Maximum Likelihood Flips usage of probability function A typical calculation: P(h|n,p) = C(h, n) * p h * (1-p) (n-h) The implied question: Given p of success.

Slides:



Advertisements
Similar presentations
Maximum Likelihood:Phylogeny Estimation Neelima Lingareddy.
Advertisements

Bioinformatics Phylogenetic analysis and sequence alignment The concept of evolutionary tree Types of phylogenetic trees Measurements of genetic distances.
An Introduction to Phylogenetic Methods
Phylogenetic Trees Lecture 4
1 General Phylogenetics Points that will be covered in this presentation Tree TerminologyTree Terminology General Points About Phylogenetic TreesGeneral.
Phylogenetic reconstruction
Maximum Likelihood. Likelihood The likelihood is the probability of the data given the model.
Molecular Evolution Revised 29/12/06
Tree Reconstruction.
CENTER FOR BIOLOGICAL SEQUENCE ANALYSIS Model Selection Anders Gorm Pedersen Molecular Evolution Group Center for Biological Sequence Analysis Technical.
CENTER FOR BIOLOGICAL SEQUENCE ANALYSIS Phylogenetic Reconstruction: Distance Matrix Methods Anders Gorm Pedersen Molecular Evolution Group Center for.
. Phylogeny II : Parsimony, ML, SEMPHY. Phylogenetic Tree u Topology: bifurcating Leaves - 1…N Internal nodes N+1…2N-2 leaf branch internal node.
. Maximum Likelihood (ML) Parameter Estimation with applications to inferring phylogenetic trees Comput. Genomics, lecture 7a Presentation partially taken.
Maximum Likelihood. Historically the newest method. Popularized by Joseph Felsenstein, Seattle, Washington. Its slow uptake by the scientific community.
Distance Methods. Distance Estimates attempt to estimate the mean number of changes per site since 2 species (sequences) split from each other Simply.

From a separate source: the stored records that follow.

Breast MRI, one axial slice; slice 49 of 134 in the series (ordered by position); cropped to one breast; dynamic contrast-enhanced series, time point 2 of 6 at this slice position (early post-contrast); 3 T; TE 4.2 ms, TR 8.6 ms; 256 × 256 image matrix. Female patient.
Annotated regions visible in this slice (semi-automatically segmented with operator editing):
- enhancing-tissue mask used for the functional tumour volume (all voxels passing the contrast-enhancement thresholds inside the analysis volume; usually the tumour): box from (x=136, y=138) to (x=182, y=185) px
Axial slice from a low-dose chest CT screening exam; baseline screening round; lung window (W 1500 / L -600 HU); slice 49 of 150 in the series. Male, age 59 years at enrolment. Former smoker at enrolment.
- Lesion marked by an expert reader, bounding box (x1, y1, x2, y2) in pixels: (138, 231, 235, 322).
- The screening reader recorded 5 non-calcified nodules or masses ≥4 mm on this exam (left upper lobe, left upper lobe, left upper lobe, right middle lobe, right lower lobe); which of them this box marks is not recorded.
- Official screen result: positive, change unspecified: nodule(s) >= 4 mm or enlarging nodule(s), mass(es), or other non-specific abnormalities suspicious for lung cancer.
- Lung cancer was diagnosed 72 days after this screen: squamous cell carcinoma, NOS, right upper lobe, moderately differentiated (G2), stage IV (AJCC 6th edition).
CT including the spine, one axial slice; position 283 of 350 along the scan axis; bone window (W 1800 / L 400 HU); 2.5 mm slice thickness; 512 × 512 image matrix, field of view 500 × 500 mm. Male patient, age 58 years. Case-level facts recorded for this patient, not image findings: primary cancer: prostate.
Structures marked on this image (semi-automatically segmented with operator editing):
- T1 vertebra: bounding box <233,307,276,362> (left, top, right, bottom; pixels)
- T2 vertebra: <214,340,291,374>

CENTER FOR BIOLOGICAL SEQUENCE ANALYSIS Probabilistic modeling and molecular phylogeny Anders Gorm Pedersen Molecular Evolution Group Center for Biological.

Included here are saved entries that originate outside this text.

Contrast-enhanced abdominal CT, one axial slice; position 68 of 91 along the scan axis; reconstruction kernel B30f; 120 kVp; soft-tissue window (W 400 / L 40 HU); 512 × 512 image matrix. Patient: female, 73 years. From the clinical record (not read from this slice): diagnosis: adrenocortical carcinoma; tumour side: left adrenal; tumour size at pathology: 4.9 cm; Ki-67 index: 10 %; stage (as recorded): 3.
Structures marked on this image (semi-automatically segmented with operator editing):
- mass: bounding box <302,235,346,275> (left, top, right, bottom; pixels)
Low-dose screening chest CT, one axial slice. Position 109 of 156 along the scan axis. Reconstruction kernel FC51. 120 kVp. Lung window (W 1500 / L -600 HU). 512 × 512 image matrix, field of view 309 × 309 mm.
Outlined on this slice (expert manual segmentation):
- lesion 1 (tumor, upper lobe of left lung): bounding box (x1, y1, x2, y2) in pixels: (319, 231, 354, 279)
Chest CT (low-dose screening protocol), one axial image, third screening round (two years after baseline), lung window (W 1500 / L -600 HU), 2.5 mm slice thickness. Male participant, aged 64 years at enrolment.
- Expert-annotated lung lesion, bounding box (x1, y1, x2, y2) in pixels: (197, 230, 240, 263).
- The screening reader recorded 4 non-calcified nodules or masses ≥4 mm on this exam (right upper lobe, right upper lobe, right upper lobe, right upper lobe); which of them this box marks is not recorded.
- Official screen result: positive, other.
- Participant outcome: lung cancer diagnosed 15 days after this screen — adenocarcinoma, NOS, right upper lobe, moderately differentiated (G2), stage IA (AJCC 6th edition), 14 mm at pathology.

Lecture 9 Hidden Markov Models BioE 480 Sept 21, 2004.
Lecture 24 Inferring molecular phylogeny Distance methods
CENTER FOR BIOLOGICAL SEQUENCE ANALYSIS Probabilistic modeling and molecular phylogeny Anders Gorm Pedersen Molecular Evolution Group Center for Biological.
CISC667, F05, Lec16, Liao1 CISC 667 Intro to Bioinformatics (Fall 2005) Phylogenetic Trees (III) Probabilistic methods.

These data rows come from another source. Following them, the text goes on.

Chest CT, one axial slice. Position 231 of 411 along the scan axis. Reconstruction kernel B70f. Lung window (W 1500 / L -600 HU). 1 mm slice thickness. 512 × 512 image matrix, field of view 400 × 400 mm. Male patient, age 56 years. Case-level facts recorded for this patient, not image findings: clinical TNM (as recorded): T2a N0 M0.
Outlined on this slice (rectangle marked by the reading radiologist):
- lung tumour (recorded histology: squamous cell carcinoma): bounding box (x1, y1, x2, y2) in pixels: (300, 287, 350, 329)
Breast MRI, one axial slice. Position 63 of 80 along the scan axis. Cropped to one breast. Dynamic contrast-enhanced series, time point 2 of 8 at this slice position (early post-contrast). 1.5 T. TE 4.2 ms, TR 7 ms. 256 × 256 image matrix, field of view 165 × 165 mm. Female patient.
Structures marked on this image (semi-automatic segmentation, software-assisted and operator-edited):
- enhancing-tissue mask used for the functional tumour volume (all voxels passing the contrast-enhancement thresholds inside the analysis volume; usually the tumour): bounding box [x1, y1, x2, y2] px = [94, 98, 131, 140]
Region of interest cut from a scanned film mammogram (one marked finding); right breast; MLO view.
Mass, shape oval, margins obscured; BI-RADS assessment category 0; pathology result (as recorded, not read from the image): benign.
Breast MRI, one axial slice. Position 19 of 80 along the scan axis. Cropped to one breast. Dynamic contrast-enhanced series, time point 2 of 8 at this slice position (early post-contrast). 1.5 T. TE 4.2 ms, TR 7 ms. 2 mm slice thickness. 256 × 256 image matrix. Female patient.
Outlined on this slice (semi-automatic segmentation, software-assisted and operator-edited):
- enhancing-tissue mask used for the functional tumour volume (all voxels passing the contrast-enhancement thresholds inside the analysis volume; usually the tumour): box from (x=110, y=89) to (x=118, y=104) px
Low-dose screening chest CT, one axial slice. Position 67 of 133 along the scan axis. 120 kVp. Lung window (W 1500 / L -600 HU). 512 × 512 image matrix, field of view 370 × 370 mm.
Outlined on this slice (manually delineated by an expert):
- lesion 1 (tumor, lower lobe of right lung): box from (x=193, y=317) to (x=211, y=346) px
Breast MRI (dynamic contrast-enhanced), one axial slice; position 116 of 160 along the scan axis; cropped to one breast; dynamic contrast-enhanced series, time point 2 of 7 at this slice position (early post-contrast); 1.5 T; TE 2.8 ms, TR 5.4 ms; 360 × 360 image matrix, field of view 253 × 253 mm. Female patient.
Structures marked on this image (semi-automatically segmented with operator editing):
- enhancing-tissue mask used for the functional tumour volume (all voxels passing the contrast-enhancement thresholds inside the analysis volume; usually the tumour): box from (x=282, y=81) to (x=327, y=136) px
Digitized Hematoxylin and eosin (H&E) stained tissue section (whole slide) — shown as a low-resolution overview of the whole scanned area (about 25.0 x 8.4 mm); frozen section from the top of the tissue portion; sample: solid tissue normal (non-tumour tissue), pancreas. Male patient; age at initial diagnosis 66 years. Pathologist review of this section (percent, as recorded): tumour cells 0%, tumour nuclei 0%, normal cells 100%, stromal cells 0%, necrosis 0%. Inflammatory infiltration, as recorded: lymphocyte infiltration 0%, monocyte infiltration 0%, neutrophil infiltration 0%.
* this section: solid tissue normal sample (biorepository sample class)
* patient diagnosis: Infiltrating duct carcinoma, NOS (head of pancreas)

The concept of likelihood refers given some data D, a decision must be made about an adequate explanation of the data. In the phylogenetic framework, one.
Probabilistic methods for phylogenetic trees (Part 2)
Lecture 13 – Performance of Methods Folks often use the term “reliability” without a very clear definition of what it is. Methods of assessing performance.
Building Phylogenies Parsimony 1. Methods Distance-based Parsimony Maximum likelihood.
CENTER FOR BIOLOGICAL SEQUENCE ANALYSIS Probabilistic modeling and molecular phylogeny Anders Gorm Pedersen Molecular Evolution Group Center for Biological.
CENTER FOR BIOLOGICAL SEQUENCE ANALYSIS Model Selection Anders Gorm Pedersen Molecular Evolution Group Center for Biological Sequence Analysis Technical.
Phylogeny Estimation: Traditional and Bayesian Approaches Molecular Evolution, 2003
Terminology of phylogenetic trees
BINF6201/8201 Molecular phylogenetic methods
Molecular phylogenetics
Why Models of Sequence Evolution Matter Number of differences between each pair of taxa vs. genetic distance between those two taxa. The x-axis is a proxy.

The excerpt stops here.